SELECTED PASSAGE

Quite a few ideas relate to using the Sneakernet in conjunction with the internet. Can anyone think of some good ways to use the Sneakernet for entirely offline tasks, just sending files from town-to-town? Ricardo May 11, 2009 10:55 CET
Feedback on the Sneakernet Trial Dear Sneakernet Users, please add any feedback here in this section, to say what you think of the Sneakernet system, how well it's working, what you would change, etc. You can either login to Worknets and edit this section or email the information to me, and I will do the edits for you.
Ricardo May 11, 2009 11:47 CET
Sun, 08 Mar 09 15:36:41 +0000 AndriusKulikauskas: Ricardo, that's great! and very helpful as I write a proposal to organize a sneakernet in Afghanistan.

WORK REQUIRED
Transcribe the Sneakernet discussion above in full, word for word.

[Stored items]
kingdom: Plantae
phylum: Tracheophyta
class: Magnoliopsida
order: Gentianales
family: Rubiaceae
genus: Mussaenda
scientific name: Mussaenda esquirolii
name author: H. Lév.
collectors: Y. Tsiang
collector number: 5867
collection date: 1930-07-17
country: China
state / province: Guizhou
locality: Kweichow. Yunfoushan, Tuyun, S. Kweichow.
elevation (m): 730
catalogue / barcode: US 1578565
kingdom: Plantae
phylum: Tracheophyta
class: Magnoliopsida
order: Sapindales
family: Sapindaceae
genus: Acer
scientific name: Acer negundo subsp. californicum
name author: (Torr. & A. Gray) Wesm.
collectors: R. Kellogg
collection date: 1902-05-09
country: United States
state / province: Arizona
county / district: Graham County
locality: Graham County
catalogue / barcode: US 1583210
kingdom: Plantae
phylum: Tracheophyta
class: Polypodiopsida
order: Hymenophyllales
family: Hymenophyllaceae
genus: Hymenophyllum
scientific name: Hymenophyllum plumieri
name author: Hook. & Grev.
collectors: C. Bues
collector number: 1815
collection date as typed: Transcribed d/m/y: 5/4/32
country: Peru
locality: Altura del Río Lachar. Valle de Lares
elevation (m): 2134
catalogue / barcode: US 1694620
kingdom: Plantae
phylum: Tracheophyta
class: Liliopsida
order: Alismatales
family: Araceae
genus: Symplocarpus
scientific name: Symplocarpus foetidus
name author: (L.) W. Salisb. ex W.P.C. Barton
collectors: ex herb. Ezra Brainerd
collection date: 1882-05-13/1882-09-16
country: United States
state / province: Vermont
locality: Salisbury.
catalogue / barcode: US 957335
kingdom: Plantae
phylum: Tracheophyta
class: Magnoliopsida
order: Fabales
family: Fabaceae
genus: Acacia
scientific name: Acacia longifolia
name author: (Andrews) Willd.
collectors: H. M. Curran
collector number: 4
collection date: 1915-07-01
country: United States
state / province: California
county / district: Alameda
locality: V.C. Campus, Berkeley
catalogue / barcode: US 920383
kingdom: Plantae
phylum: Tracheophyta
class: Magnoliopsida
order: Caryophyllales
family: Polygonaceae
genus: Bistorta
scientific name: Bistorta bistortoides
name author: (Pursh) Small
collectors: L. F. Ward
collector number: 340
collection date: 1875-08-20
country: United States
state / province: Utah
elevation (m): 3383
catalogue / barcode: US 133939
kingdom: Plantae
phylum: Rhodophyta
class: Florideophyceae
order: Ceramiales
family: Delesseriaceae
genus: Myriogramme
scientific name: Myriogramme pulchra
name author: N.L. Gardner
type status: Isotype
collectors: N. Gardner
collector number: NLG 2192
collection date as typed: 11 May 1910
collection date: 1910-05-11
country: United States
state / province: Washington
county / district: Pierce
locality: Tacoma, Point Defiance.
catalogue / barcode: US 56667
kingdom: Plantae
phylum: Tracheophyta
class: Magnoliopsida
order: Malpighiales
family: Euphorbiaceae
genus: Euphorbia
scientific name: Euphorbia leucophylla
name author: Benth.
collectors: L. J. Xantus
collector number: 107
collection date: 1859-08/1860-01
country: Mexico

RESULT
Quite a few ideas relate to using the Sneakernet in conjunction with the internet. Can anyone think of some good ways to use the Sneakernet for entirely offline tasks, just sending files from town-to-town? Ricardo May 11, 2009 10:55 CET
Feedback on the Sneakernet Trial Dear Sneakernet Users, please add any feedback here in this section, to say what you think of the Sneakernet system, how well it's working, what you would change, etc. You can either login to Worknets and edit this section or email the information to me, and I will do the edits for you.
Ricardo May 11, 2009 11:47 CET
Sun, 08 Mar 09 15:36:41 +0000 AndriusKulikauskas: Ricardo, that's great! and very helpful as I write a proposal to organize a sneakernet in Afghanistan.